Happy birthday, JJ! They grow up way too fast...


----------



## *Laura* (Dec 13, 2011)

Happy Birthday JJ....You are a very handsome boy


----------



## BriGuy (Aug 31, 2010)

Happy birthday JJ! Please post some pictures of the birthday bash afterwards!


----------



## CAROLINA MOM (May 12, 2009)

Happy 1st Birthday JJ, you've grown into a very handsome golden boy.

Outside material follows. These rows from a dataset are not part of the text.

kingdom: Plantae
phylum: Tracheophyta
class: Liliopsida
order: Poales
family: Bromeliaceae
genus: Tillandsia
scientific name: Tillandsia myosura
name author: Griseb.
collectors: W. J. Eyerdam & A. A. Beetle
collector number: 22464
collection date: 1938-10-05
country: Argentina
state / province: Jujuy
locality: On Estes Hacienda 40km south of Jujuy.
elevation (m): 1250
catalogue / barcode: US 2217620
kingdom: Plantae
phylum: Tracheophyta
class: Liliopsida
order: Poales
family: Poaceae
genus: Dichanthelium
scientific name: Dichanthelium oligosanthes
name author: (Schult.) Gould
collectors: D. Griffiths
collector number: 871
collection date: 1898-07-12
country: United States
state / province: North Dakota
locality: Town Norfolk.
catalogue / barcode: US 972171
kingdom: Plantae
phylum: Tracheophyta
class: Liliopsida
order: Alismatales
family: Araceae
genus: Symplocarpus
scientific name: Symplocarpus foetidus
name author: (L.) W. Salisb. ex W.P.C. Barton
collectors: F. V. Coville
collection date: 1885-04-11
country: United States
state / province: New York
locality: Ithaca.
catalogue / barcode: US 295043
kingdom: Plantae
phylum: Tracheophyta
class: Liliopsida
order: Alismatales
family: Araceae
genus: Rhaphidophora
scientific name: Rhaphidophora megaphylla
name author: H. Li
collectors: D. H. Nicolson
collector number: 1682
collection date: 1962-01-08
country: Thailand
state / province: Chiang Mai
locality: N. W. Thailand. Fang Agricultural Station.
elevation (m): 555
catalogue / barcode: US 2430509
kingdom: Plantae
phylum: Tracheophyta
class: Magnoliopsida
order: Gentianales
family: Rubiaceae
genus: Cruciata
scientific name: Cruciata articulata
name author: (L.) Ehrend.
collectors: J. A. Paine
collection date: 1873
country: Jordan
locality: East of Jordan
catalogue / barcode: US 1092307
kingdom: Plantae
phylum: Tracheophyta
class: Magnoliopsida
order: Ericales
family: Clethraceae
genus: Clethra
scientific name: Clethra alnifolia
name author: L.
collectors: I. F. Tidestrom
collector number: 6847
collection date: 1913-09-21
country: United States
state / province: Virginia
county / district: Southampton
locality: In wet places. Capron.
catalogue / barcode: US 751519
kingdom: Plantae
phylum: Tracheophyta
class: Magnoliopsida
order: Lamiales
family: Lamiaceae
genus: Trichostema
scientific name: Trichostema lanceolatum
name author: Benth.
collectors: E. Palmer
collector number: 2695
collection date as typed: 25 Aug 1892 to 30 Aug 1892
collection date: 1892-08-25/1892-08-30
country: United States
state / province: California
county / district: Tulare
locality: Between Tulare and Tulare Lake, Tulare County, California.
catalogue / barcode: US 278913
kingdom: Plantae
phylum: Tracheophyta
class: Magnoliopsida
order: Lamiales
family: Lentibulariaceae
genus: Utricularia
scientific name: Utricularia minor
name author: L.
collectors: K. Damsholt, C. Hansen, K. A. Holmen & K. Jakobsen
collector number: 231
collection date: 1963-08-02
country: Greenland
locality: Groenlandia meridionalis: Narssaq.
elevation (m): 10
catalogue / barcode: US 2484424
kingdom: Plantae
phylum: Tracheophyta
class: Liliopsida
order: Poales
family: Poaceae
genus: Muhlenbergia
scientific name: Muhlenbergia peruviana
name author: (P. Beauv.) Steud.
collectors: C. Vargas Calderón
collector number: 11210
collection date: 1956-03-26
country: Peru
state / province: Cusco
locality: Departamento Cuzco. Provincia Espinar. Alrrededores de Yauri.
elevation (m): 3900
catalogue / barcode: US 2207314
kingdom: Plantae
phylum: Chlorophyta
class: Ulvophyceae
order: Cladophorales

Have fun today and this weekend. 

Hope to see lots of pictures of the celebration.


----------



## Laurie (Sep 20, 2009)

Happy 1st Birthday JJ!!!! Sounds like you are going to have a wonderful party!!


----------



## vrmueller (Jun 14, 2008)

Happy #1 to JJ. Can't wait to see pics of the birthday party.


----------



## Goldens R Great (Aug 19, 2010)

Happy Birthday JJ! It sounds like you're going to have a great day and also a fun party this weekend! arty:


----------



## Karin Wise (Mar 23, 2012)

Happy birthday boy! Have loads of fun! Hugs to you...


----------



## Wendy427 (Apr 4, 2009)

Happy Birthday, JJ!


----------



## marshallsmom (Dec 22, 2011)

Happy birthday JJ!!!!


----------



## MercyMom (Dec 19, 2011)

Happy Birthday JJ! Wow 500 tennis balls! Have fun this Saturday!


----------



## baumgartml16 (Jun 19, 2011)

Happy Birthday JJ!! What a very handsome dog!


----------



## Golden&Yorkie (Mar 11, 2012)

Happy Birthday JJ!!!


----------



## Max's Dad (Apr 23, 2012)

Happy Birthday to a handsome boy! 500--that is a lot of tennis balls!


----------



## JDK (Jul 30, 2011)

JJ thanks all of you for the birthday wishes. He's lounging on the couch now with Hurley from West Paw (one of his new toys) after taking a dip in his kiddie pool.


----------



## AlanK (Jun 28, 2008)

A BIG Happy Birthday to you JJ arty: You have grown into quite a handsome fella!


----------



## mayapaya (Sep 28, 2011)

Happy birthday to JJ! Can't wait to see photos of his birthday bash this weekend, including the tennis balls--now, the real question.....who will wind up "retreiving" them all?????


----------



## OutWest (Oct 6, 2011)

What handsome birthday boy! Hope he enjoys his celebrations...


----------



## Claire's Friend (Feb 26, 2007)

Happy Birthday JJ !! It sounds like you have lots of fun things planned.


----------



## Buddy's mom forever (Jun 23, 2011)

Happy 1st Birthday JJ.


----------



## sarahlauren (Jun 10, 2012)

Happppy Birthday JJ!!! Enjoy a piece of cake for me, kay? 
:jamming::wiggle::woot2::squintdan


----------